In 1974, Congress passed a law to protect and reform pension benefits in the United States called the Employee Retirement Security Act - ERISA for short. Before ERISA was passed, employees had little protection if their employer went bankrupt or raided their pension fund.
When it was finally passed, ERISA was a very broad employee benefit law that actually went beyond regulating pensions. It actually applies to all employee benefits, not just pensions.
Are all employers' benefit plans covered by ERISA?
No. If you work for a government agency or a church, your employer's fringe benefit plans are not covered. Some religious organizations have opted into coverage, but that is rare.
What types of employee benefits are covered by ERISA?

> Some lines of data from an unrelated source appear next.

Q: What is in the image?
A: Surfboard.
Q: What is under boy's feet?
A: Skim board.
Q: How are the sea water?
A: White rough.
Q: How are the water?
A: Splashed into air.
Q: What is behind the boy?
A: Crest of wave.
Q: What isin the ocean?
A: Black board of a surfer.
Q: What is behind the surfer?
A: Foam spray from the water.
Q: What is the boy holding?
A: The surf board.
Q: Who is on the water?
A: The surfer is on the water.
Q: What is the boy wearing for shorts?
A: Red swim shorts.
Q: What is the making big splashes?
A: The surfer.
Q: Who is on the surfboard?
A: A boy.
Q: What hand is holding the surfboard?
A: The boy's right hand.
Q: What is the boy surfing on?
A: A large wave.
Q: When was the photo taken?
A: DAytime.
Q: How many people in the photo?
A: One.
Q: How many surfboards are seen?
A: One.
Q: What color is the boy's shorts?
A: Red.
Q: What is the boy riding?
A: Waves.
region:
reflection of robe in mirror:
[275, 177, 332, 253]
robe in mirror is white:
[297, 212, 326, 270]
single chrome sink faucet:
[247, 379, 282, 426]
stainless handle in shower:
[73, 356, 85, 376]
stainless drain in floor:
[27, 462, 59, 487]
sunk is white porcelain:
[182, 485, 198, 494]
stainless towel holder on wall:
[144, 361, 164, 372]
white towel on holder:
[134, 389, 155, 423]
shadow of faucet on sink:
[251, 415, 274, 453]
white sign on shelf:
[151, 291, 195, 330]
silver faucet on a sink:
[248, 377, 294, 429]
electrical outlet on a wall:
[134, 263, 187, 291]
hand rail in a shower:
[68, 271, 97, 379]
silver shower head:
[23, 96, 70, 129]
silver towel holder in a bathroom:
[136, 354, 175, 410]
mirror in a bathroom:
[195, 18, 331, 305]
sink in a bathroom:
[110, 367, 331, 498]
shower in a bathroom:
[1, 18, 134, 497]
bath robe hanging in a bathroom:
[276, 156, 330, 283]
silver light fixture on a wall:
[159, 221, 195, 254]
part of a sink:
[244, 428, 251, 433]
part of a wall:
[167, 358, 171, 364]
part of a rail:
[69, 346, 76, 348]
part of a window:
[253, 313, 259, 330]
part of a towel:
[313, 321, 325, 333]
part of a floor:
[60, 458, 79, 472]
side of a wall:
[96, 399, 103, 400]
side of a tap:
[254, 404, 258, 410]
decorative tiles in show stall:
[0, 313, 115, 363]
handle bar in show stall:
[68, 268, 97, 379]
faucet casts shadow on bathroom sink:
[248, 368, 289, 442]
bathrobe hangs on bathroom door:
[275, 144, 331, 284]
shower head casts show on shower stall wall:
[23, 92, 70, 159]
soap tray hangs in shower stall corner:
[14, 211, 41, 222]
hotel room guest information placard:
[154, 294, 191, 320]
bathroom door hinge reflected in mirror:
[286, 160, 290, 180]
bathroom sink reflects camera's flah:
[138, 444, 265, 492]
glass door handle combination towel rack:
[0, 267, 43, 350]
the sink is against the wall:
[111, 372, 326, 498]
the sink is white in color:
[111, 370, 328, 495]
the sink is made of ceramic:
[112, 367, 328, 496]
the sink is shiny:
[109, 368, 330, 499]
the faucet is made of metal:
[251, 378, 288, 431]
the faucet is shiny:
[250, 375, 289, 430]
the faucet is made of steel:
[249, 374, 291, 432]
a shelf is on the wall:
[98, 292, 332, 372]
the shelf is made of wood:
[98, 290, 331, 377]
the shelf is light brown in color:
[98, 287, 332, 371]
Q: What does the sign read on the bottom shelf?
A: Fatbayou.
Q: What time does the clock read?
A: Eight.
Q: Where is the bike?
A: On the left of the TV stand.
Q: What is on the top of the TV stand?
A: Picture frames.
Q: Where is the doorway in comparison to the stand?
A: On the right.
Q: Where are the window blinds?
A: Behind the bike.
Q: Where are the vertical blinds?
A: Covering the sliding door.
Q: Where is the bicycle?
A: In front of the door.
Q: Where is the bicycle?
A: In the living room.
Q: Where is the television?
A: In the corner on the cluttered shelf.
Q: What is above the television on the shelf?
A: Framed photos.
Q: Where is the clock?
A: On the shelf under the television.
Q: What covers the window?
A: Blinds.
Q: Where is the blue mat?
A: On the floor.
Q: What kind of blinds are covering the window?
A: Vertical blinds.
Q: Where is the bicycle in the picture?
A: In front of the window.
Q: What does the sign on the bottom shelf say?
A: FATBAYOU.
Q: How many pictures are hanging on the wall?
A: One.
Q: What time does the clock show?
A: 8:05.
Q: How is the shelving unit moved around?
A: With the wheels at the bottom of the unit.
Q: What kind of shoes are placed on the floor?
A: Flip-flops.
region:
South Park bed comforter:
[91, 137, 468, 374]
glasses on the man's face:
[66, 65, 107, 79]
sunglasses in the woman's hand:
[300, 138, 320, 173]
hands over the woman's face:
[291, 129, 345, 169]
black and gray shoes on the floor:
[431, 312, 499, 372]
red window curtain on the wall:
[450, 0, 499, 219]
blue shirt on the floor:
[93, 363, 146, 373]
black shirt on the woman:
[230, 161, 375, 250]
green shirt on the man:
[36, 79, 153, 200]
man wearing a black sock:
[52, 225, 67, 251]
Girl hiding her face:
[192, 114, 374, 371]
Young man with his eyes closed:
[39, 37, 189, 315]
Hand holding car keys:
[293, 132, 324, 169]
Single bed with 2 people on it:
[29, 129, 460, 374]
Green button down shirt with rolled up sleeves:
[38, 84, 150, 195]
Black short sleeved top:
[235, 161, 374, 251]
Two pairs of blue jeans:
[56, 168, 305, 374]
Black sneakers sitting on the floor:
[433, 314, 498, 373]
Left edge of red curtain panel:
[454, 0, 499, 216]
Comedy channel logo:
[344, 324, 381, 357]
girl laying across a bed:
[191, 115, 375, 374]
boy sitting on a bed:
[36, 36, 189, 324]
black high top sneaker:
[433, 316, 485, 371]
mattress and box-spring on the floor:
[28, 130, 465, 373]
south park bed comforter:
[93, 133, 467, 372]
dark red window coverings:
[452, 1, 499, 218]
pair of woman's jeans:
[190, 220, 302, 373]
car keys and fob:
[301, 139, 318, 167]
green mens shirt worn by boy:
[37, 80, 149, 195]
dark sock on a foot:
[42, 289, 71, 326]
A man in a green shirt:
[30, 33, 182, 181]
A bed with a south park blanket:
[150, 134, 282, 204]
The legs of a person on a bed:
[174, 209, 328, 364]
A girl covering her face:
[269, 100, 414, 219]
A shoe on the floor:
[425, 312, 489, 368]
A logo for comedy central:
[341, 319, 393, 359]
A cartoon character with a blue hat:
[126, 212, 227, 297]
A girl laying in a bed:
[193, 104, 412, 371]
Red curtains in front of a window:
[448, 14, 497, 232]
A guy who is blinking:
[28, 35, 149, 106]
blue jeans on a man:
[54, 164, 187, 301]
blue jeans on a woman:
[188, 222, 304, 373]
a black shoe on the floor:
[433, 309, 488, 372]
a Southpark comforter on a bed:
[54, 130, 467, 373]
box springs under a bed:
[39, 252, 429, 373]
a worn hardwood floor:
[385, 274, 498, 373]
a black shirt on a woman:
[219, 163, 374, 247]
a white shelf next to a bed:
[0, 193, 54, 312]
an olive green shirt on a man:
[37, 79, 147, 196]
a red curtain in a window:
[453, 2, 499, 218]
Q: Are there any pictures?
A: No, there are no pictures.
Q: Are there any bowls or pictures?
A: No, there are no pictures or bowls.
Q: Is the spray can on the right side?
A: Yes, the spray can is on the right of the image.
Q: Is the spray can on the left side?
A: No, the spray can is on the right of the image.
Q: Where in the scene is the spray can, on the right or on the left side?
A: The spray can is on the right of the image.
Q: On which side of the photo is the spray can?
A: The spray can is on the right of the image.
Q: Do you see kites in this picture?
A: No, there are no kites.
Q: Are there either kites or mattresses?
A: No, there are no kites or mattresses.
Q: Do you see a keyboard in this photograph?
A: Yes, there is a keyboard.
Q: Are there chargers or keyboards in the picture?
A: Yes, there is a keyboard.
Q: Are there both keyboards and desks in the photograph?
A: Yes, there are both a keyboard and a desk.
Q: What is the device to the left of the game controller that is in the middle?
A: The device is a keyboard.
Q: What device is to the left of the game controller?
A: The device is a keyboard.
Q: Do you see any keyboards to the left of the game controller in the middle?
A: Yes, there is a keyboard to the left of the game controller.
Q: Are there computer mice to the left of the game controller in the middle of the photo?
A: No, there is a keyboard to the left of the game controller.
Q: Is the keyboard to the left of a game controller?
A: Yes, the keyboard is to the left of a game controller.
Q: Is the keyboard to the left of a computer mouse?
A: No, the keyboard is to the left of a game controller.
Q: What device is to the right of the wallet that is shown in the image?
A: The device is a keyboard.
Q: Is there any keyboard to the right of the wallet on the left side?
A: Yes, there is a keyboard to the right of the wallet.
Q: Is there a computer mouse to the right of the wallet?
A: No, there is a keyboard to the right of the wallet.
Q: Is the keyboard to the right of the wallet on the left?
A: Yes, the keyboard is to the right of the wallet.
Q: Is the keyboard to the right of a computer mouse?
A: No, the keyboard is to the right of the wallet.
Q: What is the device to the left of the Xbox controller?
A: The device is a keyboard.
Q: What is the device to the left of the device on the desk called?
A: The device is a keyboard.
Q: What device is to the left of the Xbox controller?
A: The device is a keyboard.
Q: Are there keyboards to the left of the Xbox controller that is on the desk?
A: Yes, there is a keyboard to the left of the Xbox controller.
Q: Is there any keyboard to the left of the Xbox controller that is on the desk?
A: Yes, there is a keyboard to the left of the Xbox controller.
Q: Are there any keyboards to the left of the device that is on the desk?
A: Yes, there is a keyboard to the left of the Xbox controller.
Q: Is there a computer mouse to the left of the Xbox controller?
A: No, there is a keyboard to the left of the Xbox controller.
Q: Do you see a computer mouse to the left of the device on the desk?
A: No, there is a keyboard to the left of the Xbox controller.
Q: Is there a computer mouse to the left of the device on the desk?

Essentially, any type of plan, fund or program that is organized to provide insurance, retirement, training and other benefits will be covered by ERISA. This includes:
- Disability Insurance
- Health Insurance
- LIfe and Accident Death & Dismemberment Insurance
- Long Term Care Insurance
- Training and Apprenticeship Programs
- Any other type of organized plan to provide fringe benefits to employees.
ERISA is very broad, and courts have read it to include a wide variety of benefit plans.
What kinds of pensions are covered?
Nearly all types of retirement plans you have access to through work are covered by ERISA. Although some high-level executive plans called "Top Hat Plans" are not covered, most programs that will provide income in retirement will be covered.
Are 401k plans covered by ERISA?
Yes. 401k plans are covered, because they are type of pension plan.
If ERISA protects "Retirement," why are insurance plans covered?
As fringe benefits offered by employer grew to include different types of insurance, employers and unions agreed that these benefits were as important as pension funds. Remember that many health insurance plans were originally self-funded by unions and employers, and protecting those funds was very similar to protecting the cash that was funding pensions.
What if the employee pays for insurance coverage? Is it still covered by ERISA?
Generally, yes. As long as the employer sponsors the plan and makes it available to all employees, it is covered by the federal law. If the employer has nothing to do with the plan other than opening its doors to insurance sales people to have access to its employees, then there are exceptions that may take those benefits outside of ERISA. However, simple things like brochures with the employer's logo and distribution of materials by a human resources office can point to employer sponsorship. If you are not sure if a benefit is subject to ERISA or not, consult an attorney familiar with ERISA.
How many employees must an employer have to have a plan covered by ERISA?
One. One or more employees other than the owners of the company makes a benefit plan an employee benefit plan.
What if a company's only employees are the owners and their immediate families?
In that situation, a private company will generally not be subject to ERISA. It is important to look at how the company's governance is structured. Sometimes, a small business that sets itself up a corporation and unknowingly makes its benefit plans subject to ERISA. Just because a person is a family member does not automatically take the plan out of ERISA.
Why did Congress pass a federal law regulating benefits?
The 20th century saw the rapid growth of national companies. Gone were the days of the local store. As national chains expanded into new states, they had to deal with different regulations in each state. Congress sought to create one uniform set of rules for these companies. An unintended consequence of the law is that even local mom & pop stores are subject to ERISA if they offer fringe benefits to their employees.
Because ERISA is a very broad federal law, nearly everyone that works for a private employer is an one or more ERISA plans. If you have a benefit that is denied or you have trouble with making an ERISA claim, you should seriously consider hiring an attorney with extensive experience handling ERISA cases. ERISA is a complex federal law intertwined with extensive Department of Labor regulations, and knowing how it works can make the difference between getting a benefit you deserve or losing a claim.